Daily News 16/03

March 16, 2015 No. 957
LEAD - Rencana stock split dan buyback

PT Logindo Samudramakmur (LEAD) berencana melakukan pembelian saham kembali (buyback) dan memecah nilai nominal saham (stock split). LEAD berencana stock split dengan rasio 1:4. Setelah stock split, LEAD akan melakukan buybacak saham maksimal 32.5 juta saham (5.05% saham) secara bertahap dalam waktu 18 bulan ke depan. Dalam kedua aksi korporasi ini, LEAD akan meminta izin para pemegang saham terlebih daulu pada 30 Maret 2015. LEAD menganggarkan US$ 5 Juta untuk aksi buyback tersebut.
RAJA - Fasilitas pinjaman
PT Rukun Raharja (RAJA) meraih pendanaan fasilitas kredit senilai US$ 70 Juta dari perbankan The Hongkong and Shanghai Banking Corporation Limited (HSBC). Pinjaman bertenor lima tahun dan RAJA akan menggunakan dana tersebut untuk membayar sebagian utang perbankan dan belanja modal beberapa anak usaha. RAJA menganggarkan belanja modal senilai US$ 40 Juta untuk mendukung pembangunan pipa gas di wilayah Gresik, Jawa Timur sepanjang 20 Km dengan nilai proyek mencapai US$ 23 Juta.
TOTL - Kinerja FY 2014
PT Total Bangun Persada (TOTL) membukukan penurunan laba bersih 2014 sebesar 23.2%Yoy menjadi Rp 163.75 Miliar Vs Rp 213.17 Miliar pada 2013 lalu. Turunnya kinerja diakibatkan oleh penurunan pendapatan sebesar 7.9%Yoy menjadi Rp 2.1 Triliun tahun lalu.
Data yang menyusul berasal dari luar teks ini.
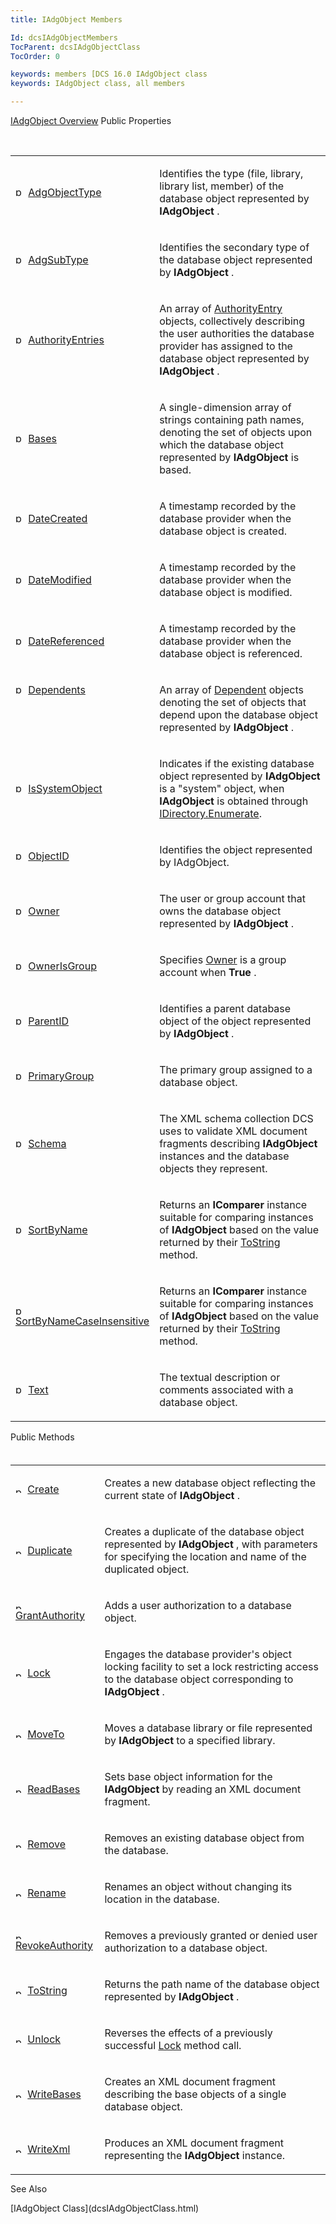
 ```yaml
---
title: IAdgObject Members

Id: dcsIAdgObjectMembers
TocParent: dcsIAdgObjectClass
TocOrder: 0

keywords: members [DCS 16.0 IAdgObject class
keywords: IAdgObject class, all members

---
```


[IAdgObject Overview](dcsIAdgObjectClass.html) 
Public Properties

<br />

<table class="dtTABLE" id="Table5" style="border-spacing: 0px" cellspacing="0" x-use-null-cells="x-use-null-cells">
          <colgroup span="1">
            <col span="1" style="WIDTH: 20%" />
            <col span="1" style="WIDTH: 70%" />
          </colgroup>
          <tr>
            <td colspan="1" rowspan="1">

<img height="16" alt="public property" src="../Images/property.bmp" width="16" border="0" /> [AdgObjectType](dcsIAdgObjectClassAdgObjectTypeProperty.html)
</td>
            <td colspan="1" rowspan="1">

Identifies the type (file, library, library list, member) of the database object represented by **IAdgObject** .
</td>
          </tr>
          <tr>
            <td colspan="1" rowspan="1">

<img height="16" alt="public property" src="../Images/property.bmp" width="16" border="0" /> [AdgSubType](dcsIAdgObjectClassAdgSubTypeProperty.html)
</td>
            <td colspan="1" rowspan="1">

Identifies the secondary type of the database object represented by **IAdgObject** .
</td>
          </tr>
          <tr>
            <td colspan="1" rowspan="1">

<img height="16" alt="public property" src="../Images/property.bmp" width="16" border="0" /> [AuthorityEntries](dcsIAdgObjectClassAuthorityEntriesProperty.html)
</td>
            <td colspan="1" rowspan="1">

An array of [AuthorityEntry](dcsAuthorityEntryClass.html) objects, collectively describing the user authorities the database provider has assigned to the database object represented by **IAdgObject** .
</td>
          </tr>
          <tr>
            <td colspan="1" rowspan="1">

<img height="16" alt="public property" src="../Images/property.bmp" width="16" border="0" /> [Bases](dcsIAdgObjectClassBasesProperty.html)
</td>
            <td colspan="1" rowspan="1">

A single-dimension array of strings containing path names, denoting the set of objects upon which the database object represented by **IAdgObject** is based.
</td>
          </tr>
          <tr>
            <td colspan="1" rowspan="1">

<img height="16" alt="public property" src="../Images/property.bmp" width="16" border="0" /> [DateCreated](dcsIAdgObjectClassDateCreatedProperty.html)
</td>
            <td colspan="1" rowspan="1">

A timestamp recorded by the database provider when the database object is created.
</td>
          </tr>
          <tr>
            <td colspan="1" rowspan="1">

<img height="16" alt="public property" src="../Images/property.bmp" width="16" border="0" /> [DateModified](dcsIAdgObjectClassDateModifiedProperty.html)
</td>
            <td colspan="1" rowspan="1">

A timestamp recorded by the database provider when the database object is modified.
</td>
          </tr>
          <tr>
            <td colspan="1" rowspan="1">

<img height="16" alt="public property" src="../Images/property.bmp" width="16" border="0" /> [DateReferenced](dcsIAdgObjectClassDateReferencedProperty.html)
</td>
            <td colspan="1" rowspan="1">

A timestamp recorded by the database provider when the database object is referenced.
</td>
          </tr>
          <tr valign="top">
            <td colspan="1" rowspan="1">

<img height="16" alt="public property" src="../Images/property.bmp" width="16" border="0" /> [Dependents](dcsIAdgObjectClassDependentsProperty.html)
</td>
            <td colspan="1" rowspan="1">

An array of [Dependent](dcsDependentClass.html) objects denoting the set of objects that depend upon the database object represented by **IAdgObject** .
</td>
          </tr>
          <tr>
            <td colspan="1" rowspan="1">

<img height="16" alt="public property" src="../Images/property.bmp" width="16" border="0" /> [IsSystemObject](dcsIAdgObjectClassIsSystemObjectProperty.html)
</td>
            <td colspan="1" rowspan="1">

Indicates if the existing database object represented by **IAdgObject** is a "system" object, when **IAdgObject** is obtained through [ IDirectory.Enumerate](dcsIDirectoryClassEnumerateMethod.html).
</td>
          </tr>
          <tr>
            <td colspan="1" rowspan="1">

<img height="16" alt="public property" src="../Images/property.bmp" width="16" border="0" /> [ObjectID](dcsIAdgObjectClassObjectIDProperty.html)
</td>
            <td colspan="1" rowspan="1">

Identifies the object represented by IAdgObject.
</td>
          </tr>
          <tr>
            <td colspan="1" rowspan="1">

<img height="16" alt="public property" src="../Images/property.bmp" width="16" border="0" /> [Owner](dcsIAdgObjectClassOwnerProperty.html)
</td>
            <td colspan="1" rowspan="1">

The user or group account that owns the database object represented by **IAdgObject** .
</td>
          </tr>
          <tr>
            <td colspan="1" rowspan="1">

<img height="16" alt="public property" src="../Images/property.bmp" width="16" border="0" /> [OwnerIsGroup](dcsIAdgObjectClassOwnerIsGroupProperty.html)
</td>
            <td colspan="1" rowspan="1">

Specifies [Owner](dcsIAdgObjectClassOwnerProperty.html) is a group account when **True** .
</td>
          </tr>
          <tr>
            <td colspan="1" rowspan="1">

<img height="16" alt="public property" src="../Images/property.bmp" width="16" border="0" /> [ParentID](dcsIAdgObjectClassParentIDProperty.html)
</td>
            <td colspan="1" rowspan="1">

Identifies a parent database object of the object represented by **IAdgObject** .
</td>
          </tr>
          <tr>
            <td colspan="1" rowspan="1">

<img height="16" alt="public property" src="../Images/property.bmp" width="16" border="0" /> [PrimaryGroup](dcsIAdgObjectClassPrimaryGroupProperty.html)
</td>
            <td colspan="1" rowspan="1">

The primary group assigned to a database object.
</td>
          </tr>
          <tr>
            <td colspan="1" rowspan="1">

<img height="16" alt="public property" src="../Images/property.bmp" width="16" border="0" /> [Schema](dcsIAdgObjectClassSchemaProperty.html)
</td>
            <td colspan="1" rowspan="1">

The XML schema collection DCS uses to validate XML document fragments describing **IAdgObject** instances and the database objects they represent.
</td>
          </tr>
          <tr>
            <td colspan="1" rowspan="1">

<img height="16" alt="public property" src="../Images/property.bmp" width="16" border="0" /> [SortByName](dcsIAdgObjectClassSortByNameProperty.html)
</td>
            <td colspan="1" rowspan="1">

Returns an **IComparer** instance suitable for comparing instances of **IAdgObject** based on the value returned by their [ ToString](dcsIAdgObjectClassToStringMethod.html) method.
</td>
          </tr>
          <tr>
            <td colspan="1" rowspan="1">

<img height="16" alt="public property" src="../Images/property.bmp" width="16" border="0" /> [SortByNameCaseInsensitive](dcsIAdgObjectClassSortByNameCaseInsensitiveProperty.html)
</td>
            <td colspan="1" rowspan="1">

Returns an **IComparer** instance suitable for comparing instances of **IAdgObject** based on the value returned by their [ ToString](dcsIAdgObjectClassToStringMethod.html) method.
</td>
          </tr>
          <tr>
            <td colspan="1" rowspan="1">

<img height="16" alt="public property" src="../Images/property.bmp" width="16" border="0" /> [Text](dcsIAdgObjectClassTextProperty.html)
</td>
            <td colspan="1" rowspan="1">

The textual description or comments associated with a database object.
</td>
          </tr>
</table>

Public Methods

<br />

<table class="dtTABLE" id="table2" style="MARGIN-TOP: 4pt; MARGIN-BOTTOM: 4pt; border-spacing: 0px" cellspacing="0" x-use-null-cells="x-use-null-cells">
          <colgroup span="1">
            <col span="1" style="WIDTH: 20%" />
            <col span="1" style="WIDTH: 70%" />
          </colgroup>
          <tr>
            <td colspan="1" rowspan="1">

<img height="11" alt="public property" src="../Images/PUBLIC%20METHOD.GIF" width="15" border="0" x-maintain-ratio="TRUE" /> [ Create](dcsIAdgObjectClassCreateMethod.html) 
</td>
            <td colspan="1" rowspan="1">

Creates a new database object reflecting the current state of **IAdgObject** .
</td>
          </tr>
          <tr>
            <td colspan="1" rowspan="1">

<img height="11" alt="public property" src="../Images/PUBLIC%20METHOD.GIF" width="15" border="0" x-maintain-ratio="TRUE" /> [Duplicate](dcsIAdgObjectClassDuplicateMethod.html)
</td>
            <td colspan="1" rowspan="1">

Creates a duplicate of the database object represented by **IAdgObject** , with parameters for specifying the location and name of the duplicated object.
</td>
          </tr>
          <tr>
            <td colspan="1" rowspan="1">

<img height="11" alt="public property" src="../Images/PUBLIC%20METHOD.GIF" width="15" border="0" x-maintain-ratio="TRUE" /> [GrantAuthority](dcsIAdgObjectClassGrantAuthorityMethod.html)
</td>
            <td colspan="1" rowspan="1">

Adds a user authorization to a database object.
</td>
          </tr>
          <tr>
            <td colspan="1" rowspan="1">

<img height="11" alt="public property" src="../Images/PUBLIC%20METHOD.GIF" width="15" border="0" x-maintain-ratio="TRUE" /> [Lock](dcsIAdgObjectClassLockMethod.html)
</td>
            <td colspan="1" rowspan="1">

Engages the database provider's object locking facility to set a lock restricting access to the database object corresponding to **IAdgObject** .
</td>
          </tr>
          <tr>
            <td colspan="1" rowspan="1">

<img height="11" alt="public property" src="../Images/PUBLIC%20METHOD.GIF" width="15" border="0" x-maintain-ratio="TRUE" /> [MoveTo](dcsIAdgObjectClassMoveToMethod.html)
</td>
            <td colspan="1" rowspan="1">

Moves a database library or file represented by **IAdgObject** to a specified library.
</td>
          </tr>
          <tr>
            <td colspan="1" rowspan="1">

<img height="11" alt="public property" src="../Images/PUBLIC%20METHOD.GIF" width="15" border="0" x-maintain-ratio="TRUE" /> [ReadBases](dcsIAdgObjectClassReadBasesMethod.html)
</td>
            <td colspan="1" rowspan="1">

Sets base object information for the **IAdgObject** by reading an XML document fragment.
</td>
          </tr>
          <tr>
            <td colspan="1" rowspan="1">

<img height="11" alt="public property" src="../Images/PUBLIC%20METHOD.GIF" width="15" border="0" x-maintain-ratio="TRUE" /> [Remove](dcsIAdgObjectClassRemoveMethod.html)
</td>
            <td colspan="1" rowspan="1">

Removes an existing database object from the database.
</td>
          </tr>
          <tr>
            <td colspan="1" rowspan="1">

<img height="11" alt="public property" src="../Images/PUBLIC%20METHOD.GIF" width="15" border="0" x-maintain-ratio="TRUE" /> [Rename](dcsIAdgObjectClassRenameMethod.html)
</td>
            <td colspan="1" rowspan="1">

Renames an object without changing its location in the database.
</td>
          </tr>
          <tr>
            <td colspan="1" rowspan="1">

<img height="11" alt="public property" src="../Images/PUBLIC%20METHOD.GIF" width="15" border="0" x-maintain-ratio="TRUE" /> [RevokeAuthority](dcsIAdgObjectClassRevokeAuthorityMethod.html)
</td>
            <td colspan="1" rowspan="1">

Removes a previously granted or denied user authorization to a database object.
</td>
          </tr>
          <tr>
            <td colspan="1" rowspan="1">

<img height="11" alt="public property" src="../Images/PUBLIC%20METHOD.GIF" width="15" border="0" x-maintain-ratio="TRUE" /> [ToString](dcsIAdgObjectClassToStringMethod.html)
</td>
            <td colspan="1" rowspan="1">

Returns the path name of the database object represented by **IAdgObject** .
</td>
          </tr>
          <tr>
            <td colspan="1" rowspan="1">

<img height="11" alt="public property" src="../Images/PUBLIC%20METHOD.GIF" width="15" border="0" x-maintain-ratio="TRUE" /> [Unlock](dcsIAdgObjectClassUnlockMethod.html)
</td>
            <td colspan="1" rowspan="1">

Reverses the effects of a previously successful [ Lock](dcsIAdgObjectClassLockMethod.html) method call.
</td>
          </tr>
          <tr>
            <td colspan="1" rowspan="1">

<img height="11" alt="public property" src="../Images/PUBLIC%20METHOD.GIF" width="15" border="0" x-maintain-ratio="TRUE" /> [WriteBases](dcsIAdgObjectClassWriteBasesMethod.html)
</td>
            <td colspan="1" rowspan="1">

Creates an XML document fragment describing the base objects of a single database object.
</td>
          </tr>
          <tr>
            <td colspan="1" rowspan="1">

<img height="11" alt="public property" src="../Images/PUBLIC%20METHOD.GIF" width="15" border="0" x-maintain-ratio="TRUE" /> [WriteXml](dcsIAdgObjectClassWriteXmlMethods.html)
</td>
            <td colspan="1" rowspan="1">

Produces an XML document fragment representing the **IAdgObject** instance.
</td>
          </tr>
</table>

See Also

<dl />
      [IAdgObject Class](dcsIAdgObjectClass.html)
TOTL membukukan penurunan laba kotor setelah proyek KSO sebesar 25%Yoy menjadi Rp 330.14 Miliar tahun lalu.
WTON - Target penjualan
PT Wijaya Karya Beton (WTON) menargetkan penjualan tahun ini sebesar Rp 4 Triliun, naik 22% dibandingkan penjualan tahun lalu sebesar Rp 3.27 Triliun. Untuk mendukung target tersebut WTON membidik kontrak baru dari infrastruktur pemerintah seperti pembangunan tol laut, pelabuhan, jalan tol, pertambangan, properti dan PLTU senilai Rp 4 Triliun tumbuh 17,6% dari tahun lalu senilai Rp 3.4 Triliun dengan kontrak carry over senilai Rp 1 Trilun, dengan demikian total kontrak perseroan tahun 2015 mencapai Rp 5 Trilun. Dengan kenaikan penjualan tersebut perseroan mengharapkan laba bersih naik menjadi Rp 360 Miliar.